* **VOTRE CONSIGNE**
Relevez tous les passages placés entre guillemets dans le bloc de texte sur les camps de perte de poids en Chine.

* **BLOC DE TEXTE**

Ces camps sont de plus en plus populaires dans la deuxième économie mondiale, où l’obésité est considérée par les autorités comme « un problème majeur de santé publique », avec plus de 50% des Chinois en surpoids voire obèses, selon un rapport de 2020 de la Commission nationale de la santé (NHC).
Mais ils ont aussi fait polémique quand une influenceuse de 21 ans est décédée l’an passé en participant à l’un d’eux pour perdre plus de 100 kilos, dans le nord de la Chine.
Parmi les activités proposées à Chengdu, de longues marches rapides où les instructeurs gardent un oeil sur les participants qui pourraient être tentés par les stands de nourriture sur le bord du chemin.
« Il y aura forcément des gens qui voudront acheter en douce à manger », assure Yang Chi’ao, qui avance à bon rythme sur le circuit de 10 kilomètres.
« (Moi aussi) j’y ai pensé mais je n’ai jamais réussi à le faire car les moniteurs sont tout le temps en train de me suivre. »
– « Endurance » –
Alors que certains de ses camarades peinent lors de la randonnée, la jeune femme se félicite de voir que son « endurance s’est probablement améliorée »: « Il y a un ou deux mois, je me serais peut-être sentie très fatiguée ».

* **Données extraites**
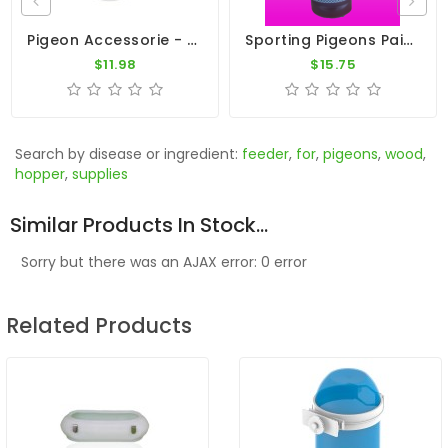
Pigeon Accessorie - 13qt Galvanized Pan 16"
Sporting Pigeons Paint - Pink
$11.98
$15.75
Search by disease or ingredient:
feeder
,
for
,
pigeons
,
wood
,
hopper
,
supplies
Similar Products In Stock...
Sorry but there was an AJAX error: 0 error
Related Products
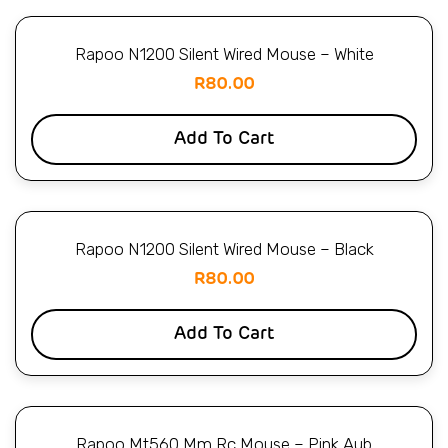
Rapoo N1200 Silent Wired Mouse – White
R
80.00
Add To Cart
Rapoo N1200 Silent Wired Mouse – Black
R
80.00
Add To Cart
Rapoo Mt560 Mm Rc Mouse – Pink Aub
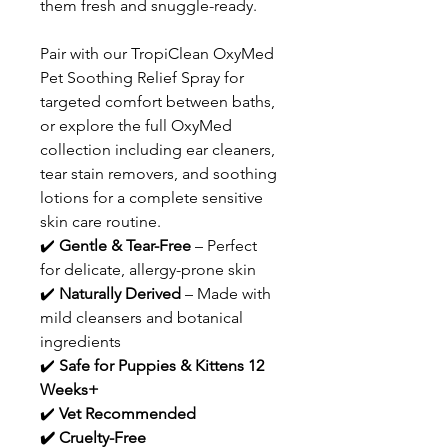
them fresh and snuggle-ready.
Pair with our TropiClean OxyMed
Pet Soothing Relief Spray for
targeted comfort between baths,
or explore the full OxyMed
collection including ear cleaners,
tear stain removers, and soothing
lotions for a complete sensitive
skin care routine.
✔️
Gentle & Tear-Free
– Perfect
for delicate, allergy-prone skin
✔️
Naturally Derived
– Made with
mild cleansers and botanical
ingredients
✔️
Safe for Puppies & Kittens 12
Weeks+
✔️
Vet Recommended
✔️ Cruelty-Free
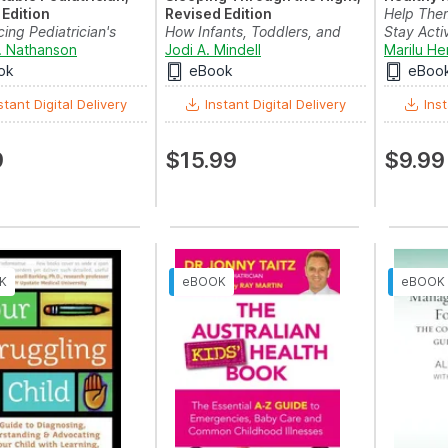
Edition
Revised Edition
Help The
cing Pediatrician's
How Infants, Toddlers, and
Stay Acti
 Your Child...
. Nathanson
Parents can get a Go...
Jodi A. Mindell
Marilu He
ok
eBook
eBoo
stant Digital Delivery
Instant Digital Delivery
Inst
9
$15.99
$9.99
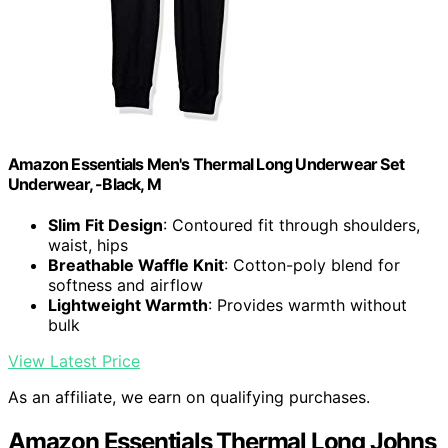
Amazon Essentials Men's Thermal Long Underwear Set
Underwear, -Black, M
Slim Fit Design
: Contoured fit through shoulders,
waist, hips
Breathable Waffle Knit
: Cotton-poly blend for
softness and airflow
Lightweight Warmth
: Provides warmth without
bulk
View Latest Price
As an affiliate, we earn on qualifying purchases.
Amazon Essentials Thermal Long Johns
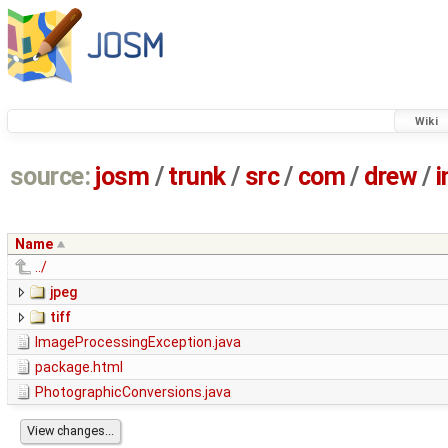
Wiki
source:
josm
/
trunk
/
src
/
com
/
drew
/
Name
../
jpeg
tiff
ImageProcessingException.java
package.html
PhotographicConversions.java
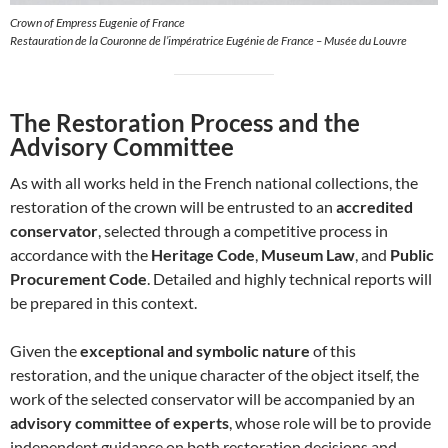
Crown of Empress Eugenie of France
Restauration de la Couronne de l’impératrice Eugénie de France – Musée du Louvre
The Restoration Process and the
Advisory Committee
As with all works held in the French national collections, the
restoration of the crown will be entrusted to an
accredited
conservator
, selected through a competitive process in
accordance with the
Heritage Code
,
Museum Law
, and
Public
Procurement Code
. Detailed and highly technical reports will
be prepared in this context.
Given the
exceptional and symbolic nature
of this
restoration, and the unique character of the object itself, the
work of the selected conservator will be accompanied by an
advisory committee of experts
, whose role will be to provide
independent guidance on both restoration decisions and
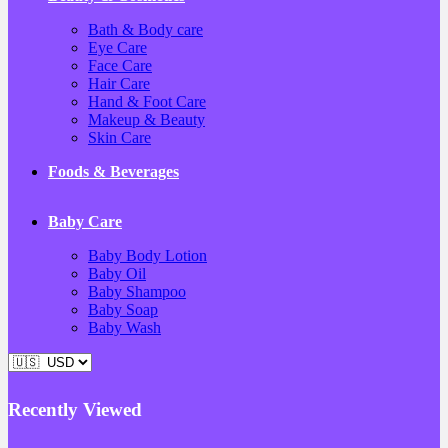
Bath & Body care
Eye Care
Face Care
Hair Care
Hand & Foot Care
Makeup & Beauty
Skin Care
Foods & Beverages
Baby Care
Baby Body Lotion
Baby Oil
Baby Shampoo
Baby Soap
Baby Wash
Recently Viewed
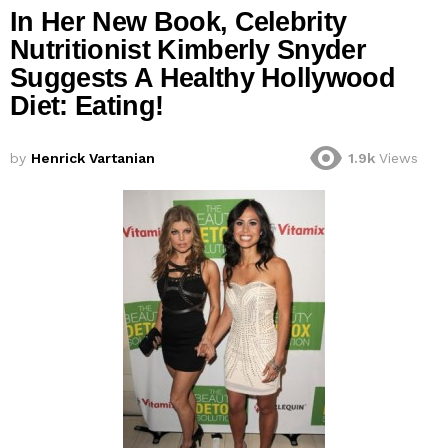
In Her New Book, Celebrity
Nutritionist Kimberly Snyder
Suggests A Healthy Hollywood
Diet: Eating!
by
Henrick Vartanian
1.9k
Views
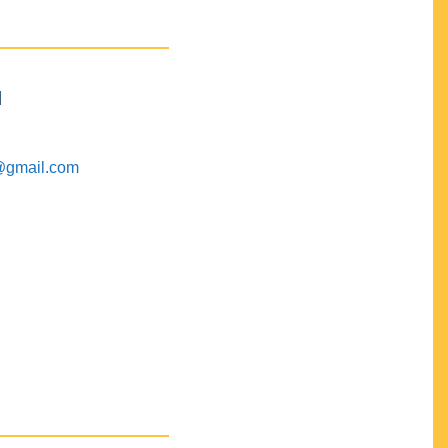
M
@gmail.com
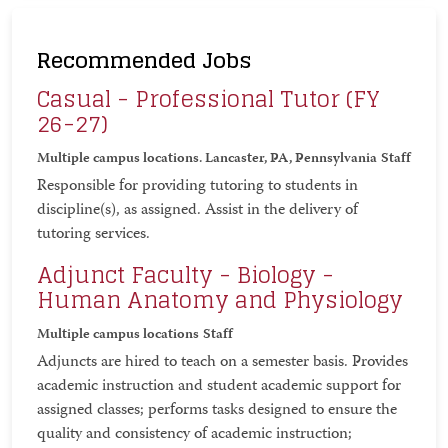
Recommended Jobs
Casual - Professional Tutor (FY
26-27)
Multiple campus locations. Lancaster, PA, Pennsylvania
Staff
Responsible for providing tutoring to students in
discipline(s), as assigned. Assist in the delivery of
tutoring services.
Adjunct Faculty - Biology -
Human Anatomy and Physiology
Multiple campus locations
Staff
Adjuncts are hired to teach on a semester basis. Provides
academic instruction and student academic support for
assigned classes; performs tasks designed to ensure the
quality and consistency of academic instruction;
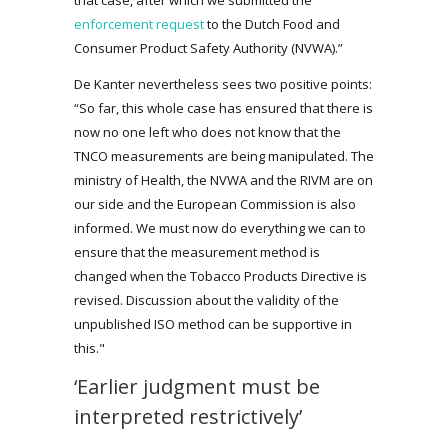
enforcement request
to the Dutch Food and
Consumer Product Safety Authority (NVWA).”
De Kanter nevertheless sees two positive points:
“So far, this whole case has ensured that there is
now no one left who does not know that the
TNCO measurements are being manipulated. The
ministry of Health, the NVWA and the RIVM are on
our side and the European Commission is also
informed. We must now do everything we can to
ensure that the measurement method is
changed when the Tobacco Products Directive is
revised. Discussion about the validity of the
unpublished ISO method can be supportive in
this."
‘Earlier judgment must be
interpreted restrictively’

* **CORRIGÉ DÉTAILLÉ**
- « un problème majeur de santé publique »
- « Il y aura forcément des gens qui voudront acheter en douce à manger »
- « (Moi aussi) j'y ai pensé mais je n'ai jamais réussi à le faire car les moniteurs sont tout le temps en train de me suivre. »
- « Endurance »
- « endurance s'est probablement améliorée »
- « Il y a un ou deux mois, je me serais peut-être sentie très fatiguée »